Many country/western songs are about the search for love, but their lyrics really explain why we misinterpret the true meaning of love—and therefore end up “lookin’ for love in all the wrong places.”
This idea of needing love that’s requited by someone else rather than required of us is where humanity goes wrong. True love is like God’s grace—freely scattered and sown (a great sacred song, by the way). One of Paul’s letters to the Corinthians (1 Corinthians 13:3-10) offers the best definition of true love. It’s one of those Bible verses we hear at many weddings but never listen to very closely. It says WHY we’re always looking for love in all the wrong places. Paul tells us:
“If I give away everything I own, and if I hand my body over so that I may boast but do not have love, I gain nothing. Love is patient, love is kind. It is not jealous, [love] is not pompous, it is not inflated, it is not rude, it does not seek its own interests, it is not quick-tempered, it does not brood over injury, it does not rejoice over wrongdoing but rejoices with the truth.”
In short, “love” is meant to be a synonym for “life.” Love, as God intends it, makes one’s life HIS song. It gives meaning to our existence. In that light, we’re not looking for love, we’re helping others find it in how we treat the unlovable—just as Jesus devoted his life to the unsavable. God the Son’s perfect blend of God the Father’s power and love is the essence of the wisdom we read about in Sunday’s excerpt from the Book of Wisdom (Wis 12:13, 16-19):
Though you are master of might, you judge with clemency, and with much lenience you govern us; for power, whenever you will, attends you. And you taught your people, by these deeds, that those who are just must be kind.
Wisdom is the Spirit of God the Father. God the Son gives us access to the Spirit—thereby unifying us with the Holy Trinity. As we embody that spirit, we can’t help but be the place others find God’s love, as Paul told the Romans in Sunday’s second reading (Rom 8:26-27):
The Spirit himself intercedes with inexpressible groanings. And the one who searches hearts knows what is the intention of the Spirit, because he intercedes for the holy ones according to God’s will.

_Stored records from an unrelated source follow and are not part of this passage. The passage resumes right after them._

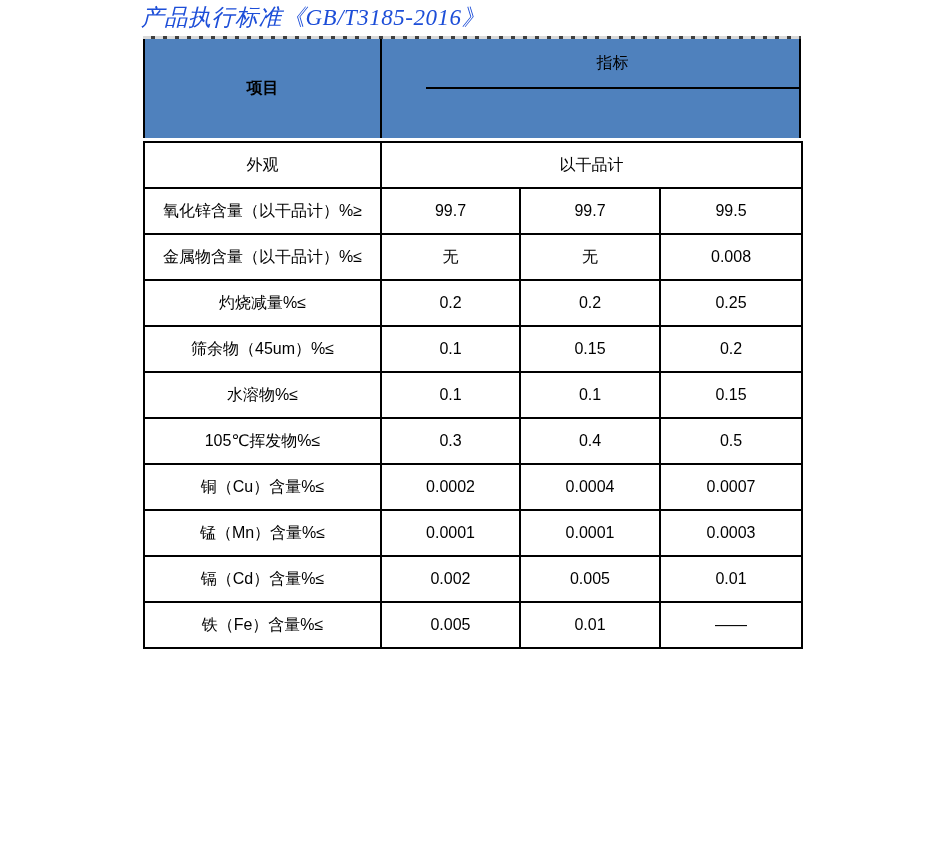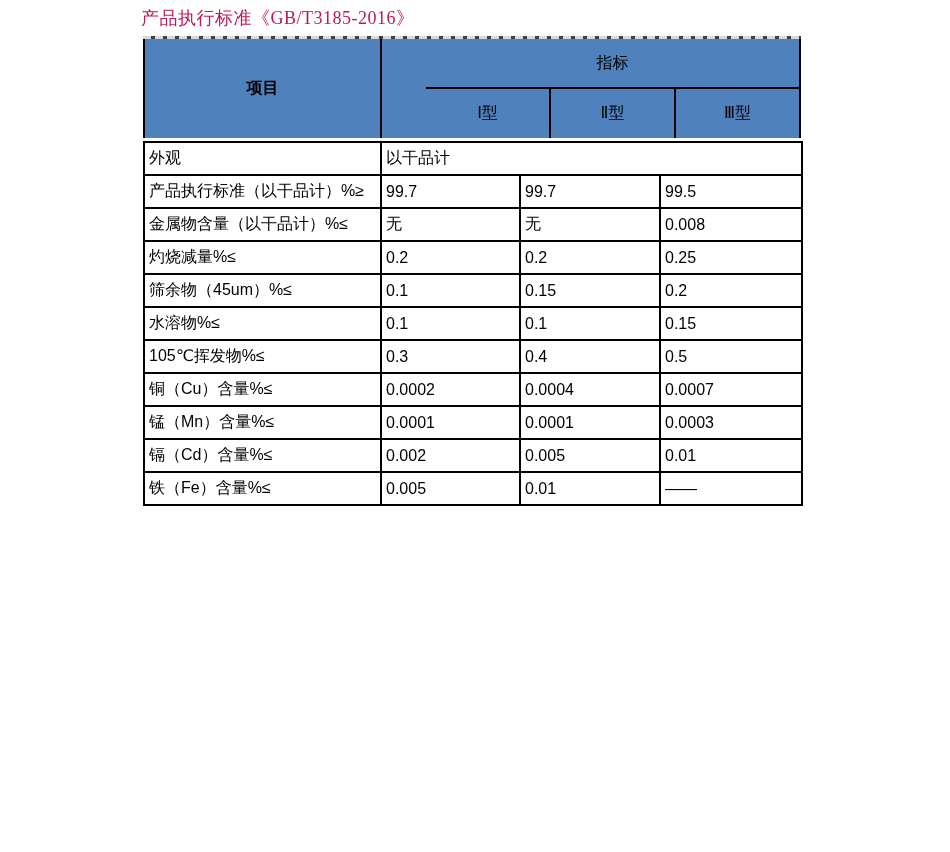--- a/index.html
+++ b/index.html
@@ -21,8 +21,9 @@
   .page-title{
     position:absolute;left:141px;top:6px;
     font-family:"Liberation Serif","DejaVu Serif",serif;
-    font-size:18px;line-height:24px;color:#be185d;
+    font-size:23px;line-height:24px;color:#1d4ed8;
     letter-spacing:0.5px;
+    font-style:italic;
   }
   
   .header-block{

Even when surrounded by evil, we cannot change who we truly are—who God intended us to be. This is why, when evil shows itself, and people wonder how God could allow it, the answer is, “WE are His answer to it,” as Jesus tells us in Sunday’s parable of the sower (Mt 13:24-43).
“The kingdom of heaven may be likened to a man who sowed good seed in his field. While everyone was asleep his enemy came and sowed weeds all through the wheat, and then went off. When the crop grew and bore fruit, the weeds appeared as well. [The man told his workers]: ‘Let them grow together until harvest; then at harvest time I will say to the harvesters, First collect the weeds and tie them in bundles for burning; but gather the wheat into my barn.’”
Until that harvest, we are to show people looking for God’s love how well it grows in one’s own native soil.